Tutaj sprawa ma się najgorzej. Majonezy niemieckie dzielimy bowiem na podłe i arcypodłe. Każdy jeden egzemplarz jest tak sowicie skropiony octem, że dodanie go do jajka, szynki czy sałatki skutkuje doszczętnym pozbawieniem ich jakiegokolwiek smaku. Nawet zasada małych kroków zdaje się być w tym wypadku nieskuteczna. Jedynego ratunku upatrywałbym w coraz częściej spotykanych sklepach oferujących polską żywność. Tertium non datur.

Awokado

Różnicę między owocami awokado ułożonymi na półkach niemieckich i polskich sklepów szacuję na jakieś 7-10 dni.
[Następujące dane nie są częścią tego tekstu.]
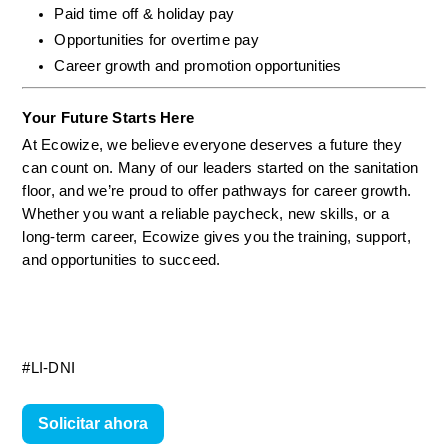
Paid time off & holiday pay
Opportunities for overtime pay
Career growth and promotion opportunities
Your Future Starts Here
At Ecowize, we believe everyone deserves a future they 
can count on. Many of our leaders started on the sanitation 
floor, and we’re proud to offer pathways for career growth. 
Whether you want a reliable paycheck, new skills, or a 
long-term career, Ecowize gives you the training, support, 
and opportunities to succeed.
#LI-DNI
Solicitar ahora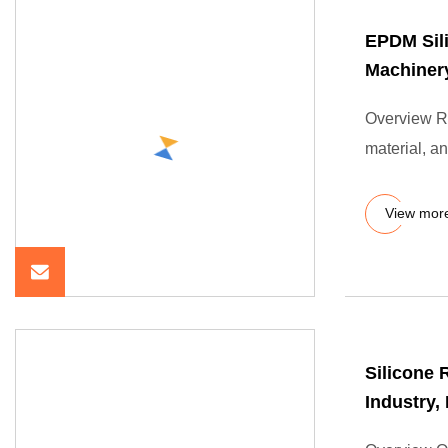
EPDM Sil
Machiner
Overview Ru
material, an
View mor
Silicone 
Industry,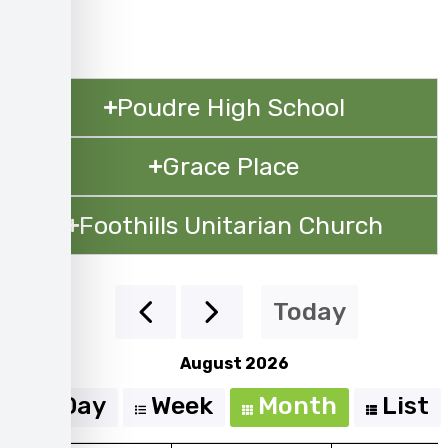
Poudre High School
Grace Place
Foothills Unitarian Church
Today
August 2026
Day
Week
Month
List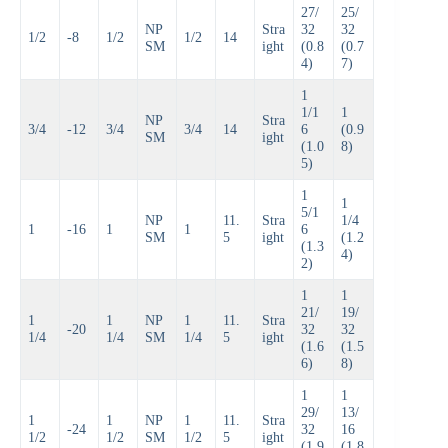
27/
25/
NP
Stra
32
32
1/2
-8
1/2
1/2
14
SM
ight
(0.8
(0.7
4)
7)
1
1/1
1
NP
Stra
3/4
-12
3/4
3/4
14
6
(0.9
SM
ight
(1.0
8)
5)
1
1
5/1
NP
11.
Stra
1/4
1
-16
1
1
6
SM
5
ight
(1.2
(1.3
4)
2)
1
1
21/
19/
1
1
NP
1
11.
Stra
-20
32
32
1/4
1/4
SM
1/4
5
ight
(1.6
(1.5
6)
8)
1
1
29/
13/
1
1
NP
1
11.
Stra
-24
32
16
1/2
1/2
SM
1/2
5
ight
(1.9
(1.8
Nie mam pojęcia, dlaczego w naszym kraju kupić można niemal wyłącznie niedojrzałe, twarde owoce, które trzeba potem cierpliwie przechowywać w domowym zaciszu nim staną się gotowymi do spożycia. Tutaj awokado opatrzone są etykietką "Ready to eat", dzięki czemu mamy pewność, że owoce wzięte prosto z półki nadają się do zjedzenia jeszcze tego samego dnia. Cóż prostszego?

Woda

Wielokrotnie zdarzało mi się w Polsce krążyć po sklepowych alejkach w poszukiwaniu niegazowanej wody mineralnej schowanej gdzieś za butelkami tej z bąbelkami. Tutaj zadanie mam jeszcze trudniejsze. Wariant gazowany jest bowiem wśród Niemców niesamowicie popularny. Jeśli poprosicie kogokolwiek o wodę, najpewniej otrzymacie więc właśnie taką. A niegazowana? Płynie z kranu. – padnie zapewne odpowiedź.